Text passage:
+===+
Archive for the ‘Danish Literature’ Category

One day Naja Marie Aidt receives a call in the evening. The person at the other end says that her son is dead. Her son is twenty five years old. This tragedy devastates Naja Marie Aidt and her family. They say that the worst misfortune that can befall a person is when they have to bury their child. It happens to Naja Marie Aidt. It plunges her into a deep abyss of grief. And while she is grieving, she takes her pain and misfortune and creates art. And we have this book. So that we can read it, and we can grieve with her. And we can grieve for those we have loved and lost forever.

I’m sharing with you some of my favourite passages from the book.

“…Aristotle’s description of how a tragedy is structured. This description comes from his work Poetics. You choose a hero, someone you can identify with. A person, like anyone in the audience, with ordinary character traits and ordinary minor flaws, but who is one hair nobler, one hair better…

The tragic element begins when the hero commits hamartia, a fatal flaw or a fatal miscalculation. This fatal miscalculation is never malevolent, but is carried out with the best intentions. An action anyone in the audience could commit if the circumstances were in place. A small, insignificant action…

But the miscalculation in the tragedy is the triggering factor for peripeteia – a reversal of fortune. A reversal of fortune is the sudden shift from lucky to unlucky. In the reversal of fortune, you get caught by your good intentions…

Aristotle believed that tragedy after a reversal of fate would inspire fear and compassion in the audience. Compassion, for those who do not deserve trouble. Fear, when someone gets into trouble who, in many ways, is like ourselves. Our equal. The impact on the audience needs to be strong and gripping. The audience has to experience catharsis – a shock-like effect that makes the audience’s hair stand on end. And here is the crux of the tragedy and this entire unfortunate situation…

After the tragedy, the audience will leave the theatre feeling humble about their own ability to avoid trouble, and will think twice about looking down on one of their fellow human beings, whose life has ended in a failed situation. I hope that everyone with us today in this room will learn from this tragedy.”
+===+
Information provided:
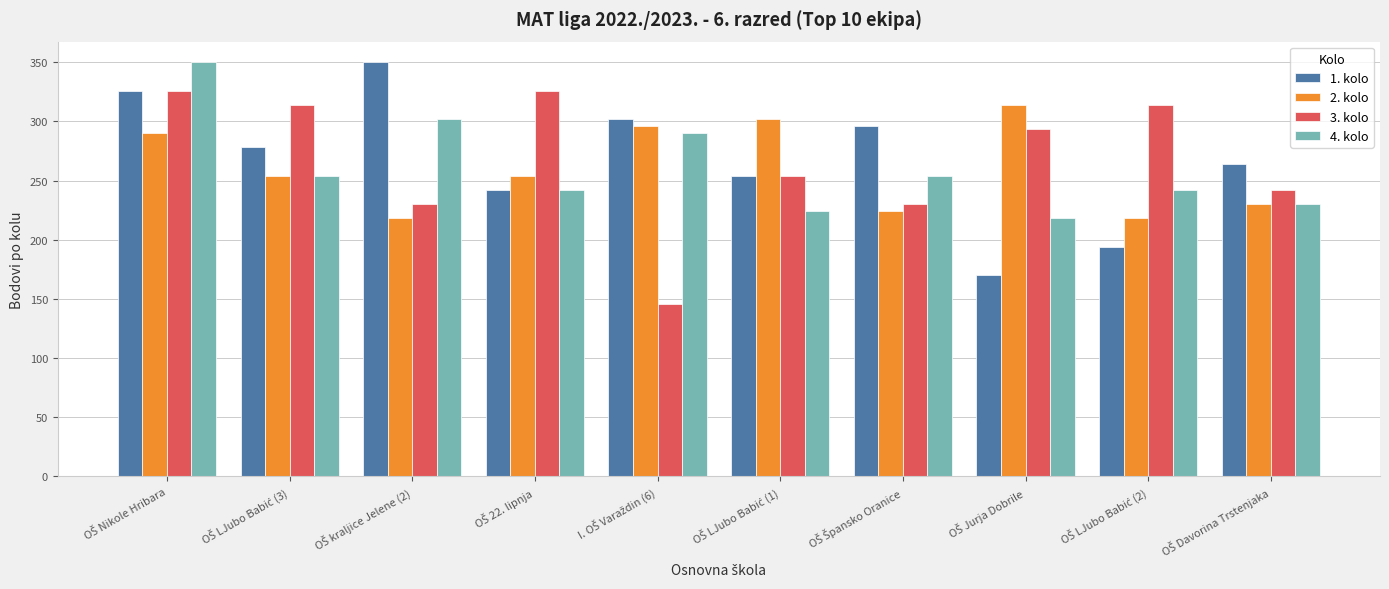

What is the smallest value displayed?

146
+===+
What to do:
#1 Please extract the passage of the Naja Marie Aidt piece that begins at the words "One day Naja" and stops after "from the book.".
#2 Decide whether each statement agrees with the Naja Marie Aidt piece, answering yes or no and quoting the words that decide it: (a) Her son was twenty-five years old. (b) The fatal miscalculation in a tragedy is described as malevolent. (c) Aristotle's description of tragedy comes from his work Poetics.
#3 Carry the Naja Marie Aidt piece forward from its last sentence.

Results in order:
#1
One day Naja Marie Aidt receives a call in the evening. The person at the other end says that her son is dead. Her son is twenty five years old. This tragedy devastates Naja Marie Aidt and her family. They say that the worst misfortune that can befall a person is when they have to bury their child. It happens to Naja Marie Aidt. It plunges her into a deep abyss of grief. And while she is grieving, she takes her pain and misfortune and creates art. And we have this book. So that we can read it, and we can grieve with her. And we can grieve for those we have loved and lost forever.

I’m sharing with you some of my favourite passages from the book.

#2
(a) Yes: "Her son is twenty five years old."
(b) No: "This fatal miscalculation is never malevolent, but is carried out with the best intentions."
(c) Yes: "This description comes from his work Poetics."

#3
“Nick Cave says in the film, ‘One More Time With Feeling (2016)’ : Most of us don’t want to change, really. I mean, why should we? What we do want is a sort of a modification of the original model. We keep on being ourselves, but just hopefully better versions of ourselves. But what happens when an event occurs that is so catastrophic that you just change? You change from a known person to an unknown person. So then, when you look at yourself in the mirror, you recognize the person that you were, but the person inside the skin is a different person.”

Have you read Naja Marie Aidt’s book? What do you think about it?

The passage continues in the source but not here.